Utiliser la transformée de Fourier permet de révéler la composition fréquentielle d’un signal, ce qui constitue la base de nombreuses applications en traitement, en offrant une vision claire des sinusoïdes qui le constituent.
Analyse spectrale
Étude des caractéristiques fréquentielles d’un signal à partir de son spectre, permettant d’identifier les composantes en fréquence.
Spectre d'amplitude
Représentation de l’amplitude de chaque composante fréquentielle du signal. Il indique la force ou l’intensité des différentes fréquences présentes.
Spectre de phase
Représentation de la phase de chaque composante fréquentielle. Il fournit des informations sur le déphasage entre les différentes fréquences du signal.
Fenêtrage
Technique consistant à multiplier le signal par une fonction de fenêtre pour limiter les effets de bord lors de l’analyse. Elle permet d’atténuer les artefacts liés à la coupure du signal.
Résolution fréquentielle
Capacité à distinguer deux composantes en fréquence proches. Elle dépend de la durée d’observation du signal et du type de fenêtrage utilisé.
L’analyse spectrale permet d’étudier les caractéristiques fréquentielles d’un signal en analysant son spectre. Le spectre d’amplitude et de phase offrent des informations complémentaires : l’amplitude indique la force des fréquences, tandis que la phase révèle leur déphasage. Lors de l’analyse, le fenêtrage est une étape cruciale pour limiter les effets de bord, en atténuant les distorsions causées par la coupure du signal. La résolution fréquentielle, quant à elle, dépend directement de la durée d’observation du signal et du fenêtrage employé : une durée plus longue ou un fenêtrage adapté permet une meilleure distinction entre deux fréquences proches.
L’étude détaillée du spectre d’un signal, en tenant compte des contraintes pratiques comme le fenêtrage, permet d’approfondir la compréhension de ses composantes fréquentielles et d’optimiser la résolution pour une analyse précise.
(aucun date explicitement mentionnée dans le contenu fourni, section omise)
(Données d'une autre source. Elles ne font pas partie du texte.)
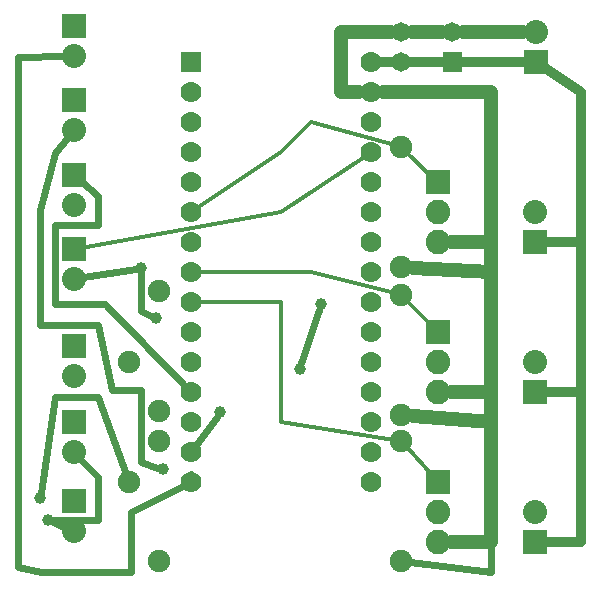
<source format=gbl>
G04 MADE WITH FRITZING*
G04 WWW.FRITZING.ORG*
G04 DOUBLE SIDED*
G04 HOLES PLATED*
G04 CONTOUR ON CENTER OF CONTOUR VECTOR*
%ASAXBY*%
%FSLAX23Y23*%
%MOIN*%
%OFA0B0*%
%SFA1.0B1.0*%
%ADD10C,0.070000*%
%ADD11C,0.080000*%
%ADD12C,0.082000*%
%ADD13C,0.075000*%
%ADD14C,0.065000*%
%ADD15C,0.039370*%
%ADD16R,0.069972X0.070000*%
%ADD17R,0.080000X0.080000*%
%ADD18R,0.082000X0.082000*%
%ADD19C,0.032000*%
%ADD20C,0.012000*%
%ADD21C,0.048000*%
%ADD22C,0.024000*%
%ADD23R,0.001000X0.001000*%
%LNCOPPER0*%
G90*
G70*
G54D10*
X611Y1730D03*
X611Y1630D03*
X611Y1530D03*
X611Y1430D03*
X611Y1330D03*
X611Y1230D03*
X611Y1130D03*
X611Y1030D03*
X611Y930D03*
X611Y830D03*
X611Y730D03*
X611Y630D03*
X611Y530D03*
X611Y430D03*
X611Y330D03*
X1211Y1730D03*
X1211Y1630D03*
X1211Y1530D03*
X1211Y1430D03*
X1211Y1330D03*
X1211Y1230D03*
X1211Y1130D03*
X1211Y1030D03*
X1211Y930D03*
X1211Y830D03*
X1211Y730D03*
X1211Y630D03*
X1211Y530D03*
X1211Y430D03*
X1211Y330D03*
G54D11*
X1759Y1730D03*
X1759Y1830D03*
X219Y267D03*
X219Y167D03*
X219Y530D03*
X219Y430D03*
X219Y786D03*
X219Y686D03*
X219Y1108D03*
X219Y1008D03*
X219Y1356D03*
X219Y1256D03*
X219Y1604D03*
X219Y1504D03*
X219Y1852D03*
X219Y1752D03*
X1756Y1130D03*
X1756Y1230D03*
X1756Y630D03*
X1756Y730D03*
X1756Y130D03*
X1756Y230D03*
G54D12*
X1433Y330D03*
X1433Y230D03*
X1433Y130D03*
X1433Y830D03*
X1433Y730D03*
X1433Y630D03*
X1433Y1330D03*
X1433Y1230D03*
X1433Y1130D03*
G54D13*
X504Y567D03*
X504Y967D03*
X404Y330D03*
X404Y730D03*
X504Y467D03*
X504Y67D03*
X1311Y467D03*
X1311Y67D03*
X1311Y956D03*
X1311Y556D03*
X1311Y1449D03*
X1311Y1049D03*
G54D14*
X1481Y1830D03*
X1481Y1730D03*
X1311Y1730D03*
X1311Y1830D03*
G54D15*
X516Y373D03*
X1044Y925D03*
X972Y709D03*
X708Y565D03*
X108Y277D03*
X132Y205D03*
X444Y1045D03*
X492Y877D03*
G54D16*
X611Y1730D03*
G54D17*
X1759Y1730D03*
X219Y267D03*
X219Y530D03*
X219Y786D03*
X219Y1108D03*
X219Y1356D03*
X219Y1604D03*
X219Y1852D03*
X1756Y1130D03*
X1756Y630D03*
X1756Y130D03*
G54D18*
X1433Y330D03*
X1433Y830D03*
X1433Y1330D03*
G54D19*
X1911Y1630D02*
X1911Y1130D01*
D02*
X1911Y1130D02*
X1792Y1130D01*
D02*
X1790Y1710D02*
X1911Y1630D01*
D02*
X1911Y1130D02*
X1911Y630D01*
D02*
X1911Y630D02*
X1792Y630D01*
D02*
X1792Y1130D02*
X1911Y1130D01*
D02*
X1911Y630D02*
X1911Y130D01*
D02*
X1911Y130D02*
X1792Y130D01*
D02*
X1792Y630D02*
X1911Y630D01*
G54D20*
D02*
X1328Y1432D02*
X1414Y1348D01*
D02*
X1327Y939D02*
X1415Y849D01*
D02*
X1326Y450D02*
X1416Y350D01*
G54D21*
D02*
X1111Y1830D02*
X1275Y1830D01*
D02*
X1111Y1630D02*
X1111Y1830D01*
D02*
X1171Y1630D02*
X1111Y1630D01*
D02*
X1517Y1830D02*
X1717Y1830D01*
D02*
X1411Y1830D02*
X1445Y1830D01*
D02*
X1347Y1830D02*
X1411Y1830D01*
D02*
X1611Y1130D02*
X1477Y1130D01*
D02*
X1611Y1630D02*
X1611Y1130D01*
D02*
X1251Y1630D02*
X1611Y1630D01*
D02*
X1611Y1030D02*
X1351Y1046D01*
D02*
X1611Y1130D02*
X1611Y1030D01*
D02*
X1477Y1130D02*
X1611Y1130D01*
D02*
X1611Y630D02*
X1477Y630D01*
D02*
X1611Y1030D02*
X1611Y630D01*
D02*
X1351Y1046D02*
X1611Y1030D01*
D02*
X1611Y530D02*
X1351Y552D01*
D02*
X1611Y630D02*
X1611Y530D01*
D02*
X1477Y630D02*
X1611Y630D01*
D02*
X1611Y130D02*
X1477Y130D01*
D02*
X1611Y530D02*
X1611Y130D01*
D02*
X1351Y552D02*
X1611Y530D01*
G54D22*
D02*
X1611Y30D02*
X1340Y64D01*
D02*
X1611Y130D02*
X1611Y30D01*
D02*
X1465Y130D02*
X1611Y130D01*
G54D20*
D02*
X911Y1430D02*
X631Y1243D01*
D02*
X1011Y1530D02*
X911Y1430D01*
D02*
X1289Y1455D02*
X1011Y1530D01*
D02*
X911Y1230D02*
X244Y1112D01*
D02*
X1192Y1417D02*
X911Y1230D01*
D02*
X911Y930D02*
X635Y930D01*
D02*
X911Y530D02*
X911Y930D01*
D02*
X1288Y471D02*
X911Y530D01*
D02*
X1289Y961D02*
X1011Y1030D01*
D02*
X1011Y1030D02*
X635Y1030D01*
G54D19*
D02*
X1411Y1730D02*
X1451Y1730D01*
D02*
X1342Y1730D02*
X1411Y1730D01*
D02*
X1246Y1730D02*
X1281Y1730D01*
D02*
X1611Y1730D02*
X1723Y1730D01*
D02*
X1512Y1730D02*
X1611Y1730D01*
G54D22*
D02*
X33Y47D02*
X33Y1747D01*
D02*
X411Y230D02*
X411Y30D01*
D02*
X411Y30D02*
X111Y30D01*
D02*
X611Y330D02*
X411Y230D01*
D02*
X111Y30D02*
X33Y47D01*
D02*
X33Y1747D02*
X187Y1751D01*
D02*
X611Y359D02*
X611Y330D01*
D02*
X242Y1335D02*
X300Y1284D01*
X300Y1285D02*
X300Y1189D01*
X300Y1189D02*
X156Y1189D01*
X156Y1189D02*
X156Y925D01*
X156Y925D02*
X324Y925D01*
X324Y925D02*
X591Y651D01*
D02*
X199Y1480D02*
X156Y1429D01*
X156Y1429D02*
X108Y1237D01*
X108Y1237D02*
X108Y853D01*
X108Y853D02*
X300Y853D01*
X300Y853D02*
X348Y637D01*
X348Y637D02*
X444Y637D01*
X444Y637D02*
X444Y397D01*
X444Y397D02*
X498Y379D01*
D02*
X1038Y906D02*
X978Y727D01*
D02*
X697Y549D02*
X628Y454D01*
D02*
X111Y295D02*
X156Y613D01*
X156Y613D02*
X300Y613D01*
X300Y613D02*
X394Y357D01*
D02*
X241Y408D02*
X300Y349D01*
X300Y349D02*
X300Y205D01*
X300Y205D02*
X151Y205D01*
D02*
X444Y1026D02*
X444Y901D01*
X444Y901D02*
X475Y885D01*
D02*
X190Y179D02*
X149Y197D01*
D02*
X249Y1013D02*
X425Y1041D01*
G54D23*
X1449Y1763D02*
X1513Y1763D01*
X1449Y1762D02*
X1513Y1762D01*
X1449Y1761D02*
X1513Y1761D01*
X1449Y1760D02*
X1513Y1760D01*
X1449Y1759D02*
X1513Y1759D01*
X1449Y1758D02*
X1513Y1758D01*
X1449Y1757D02*
X1513Y1757D01*
X1449Y1756D02*
X1513Y1756D01*
X1449Y1755D02*
X1513Y1755D01*
X1449Y1754D02*
X1513Y1754D01*
X1449Y1753D02*
X1513Y1753D01*
X1449Y1752D02*
X1513Y1752D01*
X1449Y1751D02*
X1513Y1751D01*
X1449Y1750D02*
X1513Y1750D01*
X1449Y1749D02*
X1513Y1749D01*
X1449Y1748D02*
X1513Y1748D01*
X1449Y1747D02*
X1513Y1747D01*
X1449Y1746D02*
X1513Y1746D01*
X1449Y1745D02*
X1513Y1745D01*
X1449Y1744D02*
X1476Y1744D01*
X1486Y1744D02*
X1513Y1744D01*
X1449Y1743D02*
X1473Y1743D01*
X1488Y1743D02*
X1513Y1743D01*
X1449Y1742D02*
X1472Y1742D01*
X1489Y1742D02*
X1513Y1742D01*
X1449Y1741D02*
X1471Y1741D01*
X1491Y1741D02*
X1513Y1741D01*
X1449Y1740D02*
X1470Y1740D01*
X1491Y1740D02*
X1513Y1740D01*
X1449Y1739D02*
X1469Y1739D01*
X1492Y1739D02*
X1513Y1739D01*
X1449Y1738D02*
X1468Y1738D01*
X1493Y1738D02*
X1513Y1738D01*
X1449Y1737D02*
X1468Y1737D01*
X1493Y1737D02*
X1513Y1737D01*
X1449Y1736D02*
X1467Y1736D01*
X1494Y1736D02*
X1513Y1736D01*
X1449Y1735D02*
X1467Y1735D01*
X1494Y1735D02*
X1513Y1735D01*
X1449Y1734D02*
X1467Y1734D01*
X1495Y1734D02*
X1513Y1734D01*
X1449Y1733D02*
X1466Y1733D01*
X1495Y1733D02*
X1513Y1733D01*
X1449Y1732D02*
X1466Y1732D01*
X1495Y1732D02*
X1513Y1732D01*
X1449Y1731D02*
X1466Y1731D01*
X1495Y1731D02*
X1513Y1731D01*
X1449Y1730D02*
X1466Y1730D01*
X1495Y1730D02*
X1513Y1730D01*
X1449Y1729D02*
X1466Y1729D01*
X1495Y1729D02*
X1513Y1729D01*
X1449Y1728D02*
X1467Y1728D01*
X1495Y1728D02*
X1513Y1728D01*
X1449Y1727D02*
X1467Y1727D01*
X1494Y1727D02*
X1513Y1727D01*
X1449Y1726D02*
X1467Y1726D01*
X1494Y1726D02*
X1513Y1726D01*
X1449Y1725D02*
X1468Y1725D01*
X1493Y1725D02*
X1513Y1725D01*
X1449Y1724D02*
X1468Y1724D01*
X1493Y1724D02*
X1513Y1724D01*
X1449Y1723D02*
X1469Y1723D01*
X1492Y1723D02*
X1513Y1723D01*
X1449Y1722D02*
X1470Y1722D01*
X1491Y1722D02*
X1513Y1722D01*
X1449Y1721D02*
X1471Y1721D01*
X1490Y1721D02*
X1513Y1721D01*
X1449Y1720D02*
X1472Y1720D01*
X1489Y1720D02*
X1513Y1720D01*
X1449Y1719D02*
X1473Y1719D01*
X1488Y1719D02*
X1513Y1719D01*
X1449Y1718D02*
X1476Y1718D01*
X1485Y1718D02*
X1513Y1718D01*
X1449Y1717D02*
X1513Y1717D01*
X1449Y1716D02*
X1513Y1716D01*
X1449Y1715D02*
X1513Y1715D01*
X1449Y1714D02*
X1513Y1714D01*
X1449Y1713D02*
X1513Y1713D01*
X1449Y1712D02*
X1513Y1712D01*
X1449Y1711D02*
X1513Y1711D01*
X1449Y1710D02*
X1513Y1710D01*
X1449Y1709D02*
X1513Y1709D01*
X1449Y1708D02*
X1513Y1708D01*
X1449Y1707D02*
X1513Y1707D01*
X1449Y1706D02*
X1513Y1706D01*
X1449Y1705D02*
X1513Y1705D01*
X1449Y1704D02*
X1513Y1704D01*
X1449Y1703D02*
X1513Y1703D01*
X1449Y1702D02*
X1513Y1702D01*
X1449Y1701D02*
X1513Y1701D01*
X1449Y1700D02*
X1513Y1700D01*
X1449Y1699D02*
X1513Y1699D01*
D02*
G04 End of Copper0*
M02*
</source>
| Critère | Signal Analogique | Signal Numérique | Auteur / Référence |
|---|---|---|---|
| Support | Continu (intervalle réel) | Discret (points séparés) | — |
| Valeurs | Continu, infinies | Discrètes, finies ou dénombrables | — |
| Définition | Fonction continue ou non, dérivable possible | Fonction définie à des instants précis, non continue | — |
| Conversion | N/A | Discrétisation (échantillonnage) | — |
| Nature des valeurs | Peut prendre toutes les valeurs dans un intervalle | Limité à un ensemble fini ou dénombrable | — |
| Utilisation principale | Traitement analogique, mesures continues | Traitement numérique, informatique | — |
Teste dein Wissen zu Introduction aux Signaux et leur Analyse mit 7 Multiple-Choice-Fragen mit detaillierten Korrekturen.
1. En quoi la représentation d’un signal comme une fonction dépendant d’un paramètre diffère-t-elle ou ressemble-t-elle à la nature de ses valeurs (scalaire ou vectorielle) ?
2. Comment peut-on définir la représentation d’un signal dans le contexte du traitement du signal?
Merke dir die Schlüsselkonzepte von Introduction aux Signaux et leur Analyse mit 14 interaktiven Karteikarten.
Signal — définition ?
Manifestation physique d’un phénomène mesurable.
Représentation des signaux — rôle ?
Exprimer un signal comme une fonction dépendant de paramètres.
Signaux analogiques — support ?
Continu, défini sur un intervalle réel.
Importiere deinen Kurs und die KI erstellt in 30 Sekunden Lernzettel, Quizze und Karteikarten.